### Text for analysis
■ ■ ■

Patients Are People

Hamza Saeed’s bioengineering work considers the human side of medicine.

Hamza Saeed
Photo by Jeff Fitlow

Spring 2025
By Katharine Shilcutt

Junior Hamza Saeed always planned to become a physician. It’s why he came to Rice and majored in bioengineering. Growing up in nearby Sugar Land, Texas, Saeed knew being at Rice meant being next door to the world’s largest medical center. What he didn’t know was that Rice’s medical humanities courses would change his entire perspective on practicing medicine.

For Saeed, this paradigm shift began with several courses taught by former postdoc and course instructor Travis Alexander. But it was one course in particular — Medical Horror in Film and Literature — that prompted him to pursue a minor in medical humanities.

“It was interesting because typically you don’t see those two words [medical and horror] directly next to each other,” he says, adding that health professionals try to avoid characterizing the medical experience as horrifying. “Travis forced us to reckon with the films not just on a surface level, but with the questions those films brought up that didn’t have answers, like ‘What constitutes death?’” Saeed says.
 

There’s nothing like an attending showing you how a child’s Berlin Heart pump works by letting you hold one in the palm of your hand.

■ ■ ■

### Extracted entries
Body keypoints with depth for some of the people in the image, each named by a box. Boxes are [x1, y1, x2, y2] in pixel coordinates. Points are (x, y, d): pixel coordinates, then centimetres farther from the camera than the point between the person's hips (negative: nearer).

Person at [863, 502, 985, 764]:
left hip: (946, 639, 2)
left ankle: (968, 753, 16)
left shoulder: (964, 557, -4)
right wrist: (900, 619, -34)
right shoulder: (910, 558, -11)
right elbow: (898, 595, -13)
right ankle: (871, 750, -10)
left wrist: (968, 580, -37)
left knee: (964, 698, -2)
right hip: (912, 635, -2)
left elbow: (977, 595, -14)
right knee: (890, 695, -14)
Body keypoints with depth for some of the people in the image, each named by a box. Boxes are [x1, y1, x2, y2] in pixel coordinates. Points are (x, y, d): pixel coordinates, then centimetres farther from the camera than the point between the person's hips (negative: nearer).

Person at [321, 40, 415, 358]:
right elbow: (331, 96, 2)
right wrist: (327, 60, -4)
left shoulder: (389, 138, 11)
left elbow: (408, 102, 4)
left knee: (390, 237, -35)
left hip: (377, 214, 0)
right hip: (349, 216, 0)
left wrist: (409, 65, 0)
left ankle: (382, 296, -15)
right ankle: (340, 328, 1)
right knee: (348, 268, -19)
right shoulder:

■ ■ ■

### What you need to do
Please write the next few paragraphs of the article about Hamza Saeed's bioengineering and medical humanities studies, picking up after its final sentence. Nothing in the entries is needed here.

### Output of the exercise
Last summer, building on these experiences, Saeed signed up for a first-of-its-kind “clinical immersion and health care inequities program,” a practicum through Rice’s Medical Humanities Research Institute, which offered students observation rounds with physicians at the Texas Children’s Hospital and the Texas Heart Institute. During the eight-week course, Saeed and his student cohort examined issues around tracheostomies, pediatric hemodynamic monitoring and peritoneal dialysis as they worked to identify unmet needs that exacerbate disparities in patient outcomes.

“It let me see behind the veil in a way that just isn’t possible with a textbook,” Saeed says. “There’s nothing like an attending showing you how a child’s Berlin Heart pump works by letting you hold one in the palm of your hand.” Through summer rounds with physicians, Saeed learned more about the very human side of medicine — for example, interviewing parents of patients in the ICU about the challenges they faced along their child’s health care journey.

“At the end of the day, the human body is not just a machine,” Saeed says. “Patients are people, with thoughts, emotions, feelings.”

The problems encountered over the summer practicum were adapted into senior capstone projects for other bioengineering majors. Saeed helped create reference materials for those students — for example, asking whether or not a device used to treat atrial fibrillation in patients is designed with inclusivity in mind. How could it fail, for instance, when used in lower-resource institutions in a non-English-predominant region?

“I’m just addicted to the idea that I could make a difference in the field of medicine — and just an M.D. or just a Ph.D. wouldn’t have that same impact,” Saeed says. “Maybe I could be the next Denton Cooley.”